**Short problem:** Copy out the lines word for word, starting with the line that contains "common name: Wild boar" and ending with the line that contains "genus: Lonicera", both included. Give only those lines.

**Supplied material:**
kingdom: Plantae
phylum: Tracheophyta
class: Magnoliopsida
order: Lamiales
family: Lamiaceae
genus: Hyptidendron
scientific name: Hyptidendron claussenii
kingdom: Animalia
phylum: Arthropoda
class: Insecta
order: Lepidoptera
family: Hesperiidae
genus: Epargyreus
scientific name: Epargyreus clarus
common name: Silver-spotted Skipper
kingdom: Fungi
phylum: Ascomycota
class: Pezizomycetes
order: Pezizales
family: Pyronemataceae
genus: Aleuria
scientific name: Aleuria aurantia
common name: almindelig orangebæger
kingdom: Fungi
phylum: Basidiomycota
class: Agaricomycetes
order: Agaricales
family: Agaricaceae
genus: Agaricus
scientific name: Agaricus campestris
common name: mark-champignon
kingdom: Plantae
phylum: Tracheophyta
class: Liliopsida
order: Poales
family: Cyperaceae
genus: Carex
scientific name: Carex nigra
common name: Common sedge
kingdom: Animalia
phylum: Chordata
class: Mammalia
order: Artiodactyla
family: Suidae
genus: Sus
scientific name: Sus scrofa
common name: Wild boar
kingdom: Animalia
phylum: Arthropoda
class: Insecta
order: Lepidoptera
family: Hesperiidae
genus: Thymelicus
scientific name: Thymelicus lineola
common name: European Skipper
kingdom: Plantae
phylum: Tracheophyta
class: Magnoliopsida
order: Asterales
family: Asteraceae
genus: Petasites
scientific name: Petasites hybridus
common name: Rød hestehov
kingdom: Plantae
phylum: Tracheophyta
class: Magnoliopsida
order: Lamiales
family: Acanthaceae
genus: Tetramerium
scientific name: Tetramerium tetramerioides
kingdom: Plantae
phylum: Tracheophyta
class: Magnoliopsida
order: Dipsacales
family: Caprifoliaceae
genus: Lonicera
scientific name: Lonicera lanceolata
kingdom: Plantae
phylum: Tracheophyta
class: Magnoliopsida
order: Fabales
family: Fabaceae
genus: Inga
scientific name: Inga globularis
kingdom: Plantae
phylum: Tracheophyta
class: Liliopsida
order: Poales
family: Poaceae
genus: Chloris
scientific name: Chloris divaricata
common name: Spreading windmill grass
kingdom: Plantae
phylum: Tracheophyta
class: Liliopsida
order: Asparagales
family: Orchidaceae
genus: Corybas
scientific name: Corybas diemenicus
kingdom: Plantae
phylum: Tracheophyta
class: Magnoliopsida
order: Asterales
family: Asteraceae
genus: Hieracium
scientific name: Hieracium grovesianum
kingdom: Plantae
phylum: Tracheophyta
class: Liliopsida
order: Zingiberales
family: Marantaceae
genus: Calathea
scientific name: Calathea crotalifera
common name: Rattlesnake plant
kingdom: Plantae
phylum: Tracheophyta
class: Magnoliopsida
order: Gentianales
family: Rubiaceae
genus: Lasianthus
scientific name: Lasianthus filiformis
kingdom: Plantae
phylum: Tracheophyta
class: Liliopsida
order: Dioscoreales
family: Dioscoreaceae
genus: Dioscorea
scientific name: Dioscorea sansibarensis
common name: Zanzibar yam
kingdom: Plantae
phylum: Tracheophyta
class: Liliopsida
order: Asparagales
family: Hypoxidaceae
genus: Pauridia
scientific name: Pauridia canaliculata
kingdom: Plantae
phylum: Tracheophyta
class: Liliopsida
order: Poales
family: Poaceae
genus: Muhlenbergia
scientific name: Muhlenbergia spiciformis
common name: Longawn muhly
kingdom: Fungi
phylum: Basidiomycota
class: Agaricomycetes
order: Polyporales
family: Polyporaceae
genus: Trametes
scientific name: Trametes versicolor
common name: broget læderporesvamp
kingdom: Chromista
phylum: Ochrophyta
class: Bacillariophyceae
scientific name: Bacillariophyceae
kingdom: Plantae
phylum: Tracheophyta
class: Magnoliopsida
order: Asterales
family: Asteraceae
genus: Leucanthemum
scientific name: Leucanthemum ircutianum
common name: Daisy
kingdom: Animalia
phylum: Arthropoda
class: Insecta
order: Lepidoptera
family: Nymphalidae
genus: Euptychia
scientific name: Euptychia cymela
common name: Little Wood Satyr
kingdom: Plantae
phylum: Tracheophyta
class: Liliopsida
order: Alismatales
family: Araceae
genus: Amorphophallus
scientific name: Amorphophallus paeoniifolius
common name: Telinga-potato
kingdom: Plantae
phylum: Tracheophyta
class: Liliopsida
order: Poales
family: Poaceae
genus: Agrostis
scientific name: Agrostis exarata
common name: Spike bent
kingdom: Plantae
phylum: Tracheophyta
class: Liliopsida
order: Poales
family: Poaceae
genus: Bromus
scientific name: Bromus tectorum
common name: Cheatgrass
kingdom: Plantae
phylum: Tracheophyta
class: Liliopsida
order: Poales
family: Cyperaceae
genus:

**Solution to the problem:**
common name: Wild boar
kingdom: Animalia
phylum: Arthropoda
class: Insecta
order: Lepidoptera
family: Hesperiidae
genus: Thymelicus
scientific name: Thymelicus lineola
common name: European Skipper
kingdom: Plantae
phylum: Tracheophyta
class: Magnoliopsida
order: Asterales
family: Asteraceae
genus: Petasites
scientific name: Petasites hybridus
common name: Rød hestehov
kingdom: Plantae
phylum: Tracheophyta
class: Magnoliopsida
order: Lamiales
family: Acanthaceae
genus: Tetramerium
scientific name: Tetramerium tetramerioides
kingdom: Plantae
phylum: Tracheophyta
class: Magnoliopsida
order: Dipsacales
family: Caprifoliaceae
genus: Lonicera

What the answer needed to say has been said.